§ **WHAT YOU NEED TO DO**: Write out, word for word, everything from "CourtU.S. Court of" down to "Thacher & Bartlett." in the Bohack Corporation appeal heading below.

§ **EXCERPTED PASSAGE**:
Bohack Corp., Matter of

Citation607 F.2d 258,6 B.C.D. 171
Decision Date05 December 1979
Docket NumberD,No. 190,190
Parties, Bankr. L. Rep. P 67,310 In the Matter of The BOHACK CORPORATION, Debtor-in-Possession, SHAW & LEVINE and The Bohack Corporation, Appellees, v. GULF & WESTERN INDUSTRIES, INC., Charles G. Bluhdorn, Don F. Gaston, Martin Davis, Lawrence Levinson, Simpson, Thacher & Bartlett and Nicholas Salgo, Appellants. ocket 79-5023.
CourtU.S. Court of Appeals — Second Circuit

J. Stanley Shaw, Garden City N.Y. (Shaw & Levine, Garden City, N. Y., Jesse I. Levine, William M. Rifkin, Garden City, N. Y., of counsel), for appellees.

Arthur L. Liman, New York City (Paul, Weiss, Rifkind, Wharton & Garrison, Max Gitter, David Elkind, Robert Abrahams, New York City, of counsel), for appellants Gulf & Western Industries, Inc., Charles G. Bluhdorn, Don F. Gaston, Martin Davis and Lawrence Levinson.

Arnold Bauman, New York City (Shearman & Sterling, John T. Klug, New York City, of counsel), for Appellant Simpson, Thacher & Bartlett.

Michael Sullivan, New York City (Moore, Berson, Lifflander & Mewhinney, Earle K. Moore, New York City, of counsel), for appellant Nicholas Salgo.

Harvey Goldstein, Finkel, Goldstein & Berzow, New York City, for Official Creditors Committee.

Otterbourg, Steindler, Houston & Rosen, New York City (Conrad B. Duberstein, New York City, of counsel), for Official Creditors Committee.

Before LUMBARD, SMITH and MULLIGAN, Circuit Judges.

§ **SOURCE MATERIAL**:
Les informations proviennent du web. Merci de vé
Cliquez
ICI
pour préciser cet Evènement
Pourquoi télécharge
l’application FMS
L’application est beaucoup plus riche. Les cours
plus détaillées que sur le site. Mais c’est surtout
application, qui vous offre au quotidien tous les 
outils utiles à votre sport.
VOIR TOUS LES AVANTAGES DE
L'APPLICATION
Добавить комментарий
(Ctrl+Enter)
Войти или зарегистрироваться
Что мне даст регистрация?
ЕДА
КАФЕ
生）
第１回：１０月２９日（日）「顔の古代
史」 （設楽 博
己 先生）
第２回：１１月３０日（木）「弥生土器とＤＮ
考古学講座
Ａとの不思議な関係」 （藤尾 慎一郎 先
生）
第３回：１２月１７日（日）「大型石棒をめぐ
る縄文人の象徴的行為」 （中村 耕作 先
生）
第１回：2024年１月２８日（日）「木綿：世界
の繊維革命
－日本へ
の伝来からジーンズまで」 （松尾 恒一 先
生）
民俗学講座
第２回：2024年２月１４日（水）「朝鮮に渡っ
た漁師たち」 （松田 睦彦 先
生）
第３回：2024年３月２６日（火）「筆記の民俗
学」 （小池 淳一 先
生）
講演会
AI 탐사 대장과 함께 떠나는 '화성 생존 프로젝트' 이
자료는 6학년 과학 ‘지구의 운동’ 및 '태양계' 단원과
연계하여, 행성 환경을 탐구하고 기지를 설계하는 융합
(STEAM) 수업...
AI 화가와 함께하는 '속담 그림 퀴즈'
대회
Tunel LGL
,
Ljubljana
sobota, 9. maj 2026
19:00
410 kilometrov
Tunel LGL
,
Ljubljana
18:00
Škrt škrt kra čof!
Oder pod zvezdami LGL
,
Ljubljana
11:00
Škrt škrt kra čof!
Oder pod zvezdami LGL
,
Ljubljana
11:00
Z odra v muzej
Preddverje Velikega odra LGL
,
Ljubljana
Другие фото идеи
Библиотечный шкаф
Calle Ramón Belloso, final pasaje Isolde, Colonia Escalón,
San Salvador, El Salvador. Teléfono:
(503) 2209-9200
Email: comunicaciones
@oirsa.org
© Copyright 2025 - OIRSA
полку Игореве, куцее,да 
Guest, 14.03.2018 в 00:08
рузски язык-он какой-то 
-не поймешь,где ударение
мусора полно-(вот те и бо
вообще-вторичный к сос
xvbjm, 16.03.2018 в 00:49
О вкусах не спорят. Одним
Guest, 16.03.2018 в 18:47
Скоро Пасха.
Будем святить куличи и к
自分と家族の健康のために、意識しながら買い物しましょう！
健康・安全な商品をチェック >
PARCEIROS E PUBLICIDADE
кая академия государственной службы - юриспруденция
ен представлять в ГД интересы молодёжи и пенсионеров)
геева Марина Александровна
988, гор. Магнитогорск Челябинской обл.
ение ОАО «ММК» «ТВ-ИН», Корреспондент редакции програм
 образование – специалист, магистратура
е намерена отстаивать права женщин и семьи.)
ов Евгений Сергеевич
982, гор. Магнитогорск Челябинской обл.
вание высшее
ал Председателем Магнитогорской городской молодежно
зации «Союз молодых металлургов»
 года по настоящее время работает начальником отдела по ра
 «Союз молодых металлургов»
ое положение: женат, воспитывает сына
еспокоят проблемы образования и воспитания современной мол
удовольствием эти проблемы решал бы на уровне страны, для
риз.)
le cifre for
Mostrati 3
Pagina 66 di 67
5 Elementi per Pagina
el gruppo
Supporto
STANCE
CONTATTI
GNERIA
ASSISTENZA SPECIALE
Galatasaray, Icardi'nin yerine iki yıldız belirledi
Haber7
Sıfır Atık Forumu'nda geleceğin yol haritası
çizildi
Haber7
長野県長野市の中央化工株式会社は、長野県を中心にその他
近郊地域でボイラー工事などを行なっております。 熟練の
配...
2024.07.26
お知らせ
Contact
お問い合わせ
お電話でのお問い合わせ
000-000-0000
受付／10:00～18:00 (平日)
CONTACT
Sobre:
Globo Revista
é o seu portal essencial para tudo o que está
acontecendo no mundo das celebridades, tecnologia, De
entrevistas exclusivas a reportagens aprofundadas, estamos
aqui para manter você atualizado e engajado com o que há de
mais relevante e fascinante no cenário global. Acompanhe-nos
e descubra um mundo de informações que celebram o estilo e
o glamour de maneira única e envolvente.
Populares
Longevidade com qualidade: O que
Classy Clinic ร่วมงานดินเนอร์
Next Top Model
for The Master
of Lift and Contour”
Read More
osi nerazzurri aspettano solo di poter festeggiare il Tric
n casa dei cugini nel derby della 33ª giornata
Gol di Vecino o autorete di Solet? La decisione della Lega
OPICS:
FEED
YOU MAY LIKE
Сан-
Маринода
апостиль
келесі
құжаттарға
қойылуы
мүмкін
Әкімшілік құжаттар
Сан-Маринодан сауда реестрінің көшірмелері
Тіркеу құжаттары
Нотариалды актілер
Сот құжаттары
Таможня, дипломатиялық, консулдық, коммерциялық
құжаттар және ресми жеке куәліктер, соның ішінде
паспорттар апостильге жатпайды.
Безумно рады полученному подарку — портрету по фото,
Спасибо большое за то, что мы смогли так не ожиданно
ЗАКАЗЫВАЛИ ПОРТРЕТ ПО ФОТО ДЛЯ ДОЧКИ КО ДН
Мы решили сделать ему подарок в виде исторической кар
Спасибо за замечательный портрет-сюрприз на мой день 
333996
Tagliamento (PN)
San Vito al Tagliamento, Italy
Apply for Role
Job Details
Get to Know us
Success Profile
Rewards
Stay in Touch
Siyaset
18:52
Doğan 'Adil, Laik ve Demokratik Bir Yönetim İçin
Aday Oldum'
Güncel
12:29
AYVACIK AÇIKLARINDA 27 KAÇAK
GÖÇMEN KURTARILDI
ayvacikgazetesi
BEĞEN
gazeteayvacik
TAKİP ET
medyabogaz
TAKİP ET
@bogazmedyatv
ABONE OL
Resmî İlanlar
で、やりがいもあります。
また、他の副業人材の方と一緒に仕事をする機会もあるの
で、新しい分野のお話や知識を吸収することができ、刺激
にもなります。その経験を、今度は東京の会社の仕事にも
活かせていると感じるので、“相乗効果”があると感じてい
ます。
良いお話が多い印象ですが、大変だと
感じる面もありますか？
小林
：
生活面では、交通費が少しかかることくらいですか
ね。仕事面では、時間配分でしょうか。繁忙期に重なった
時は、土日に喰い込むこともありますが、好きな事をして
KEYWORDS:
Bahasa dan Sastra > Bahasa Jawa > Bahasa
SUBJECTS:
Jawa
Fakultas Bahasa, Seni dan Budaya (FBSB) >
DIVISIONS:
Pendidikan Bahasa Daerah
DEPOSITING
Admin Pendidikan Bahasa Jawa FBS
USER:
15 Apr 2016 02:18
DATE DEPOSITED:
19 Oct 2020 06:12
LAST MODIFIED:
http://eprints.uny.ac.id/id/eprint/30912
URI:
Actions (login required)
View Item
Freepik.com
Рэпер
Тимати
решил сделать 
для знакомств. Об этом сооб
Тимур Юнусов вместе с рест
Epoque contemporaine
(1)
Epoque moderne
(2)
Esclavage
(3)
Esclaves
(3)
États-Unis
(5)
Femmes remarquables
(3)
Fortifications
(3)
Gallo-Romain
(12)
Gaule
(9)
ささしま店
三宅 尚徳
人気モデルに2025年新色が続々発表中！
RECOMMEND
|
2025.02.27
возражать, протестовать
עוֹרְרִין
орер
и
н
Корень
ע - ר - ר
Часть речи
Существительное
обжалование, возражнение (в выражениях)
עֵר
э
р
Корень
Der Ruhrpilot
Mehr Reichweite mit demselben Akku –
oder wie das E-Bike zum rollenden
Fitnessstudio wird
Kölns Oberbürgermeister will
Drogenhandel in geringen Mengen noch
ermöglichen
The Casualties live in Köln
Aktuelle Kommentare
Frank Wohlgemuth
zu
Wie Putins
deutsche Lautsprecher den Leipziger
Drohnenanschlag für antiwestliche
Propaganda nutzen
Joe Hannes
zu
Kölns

§ **RESULT**:
CourtU.S. Court of Appeals — Second Circuit

J. Stanley Shaw, Garden City N.Y. (Shaw & Levine, Garden City, N. Y., Jesse I. Levine, William M. Rifkin, Garden City, N. Y., of counsel), for appellees.

Arthur L. Liman, New York City (Paul, Weiss, Rifkind, Wharton & Garrison, Max Gitter, David Elkind, Robert Abrahams, New York City, of counsel), for appellants Gulf & Western Industries, Inc., Charles G. Bluhdorn, Don F. Gaston, Martin Davis and Lawrence Levinson.

Arnold Bauman, New York City (Shearman & Sterling, John T. Klug, New York City, of counsel), for Appellant Simpson, Thacher & Bartlett.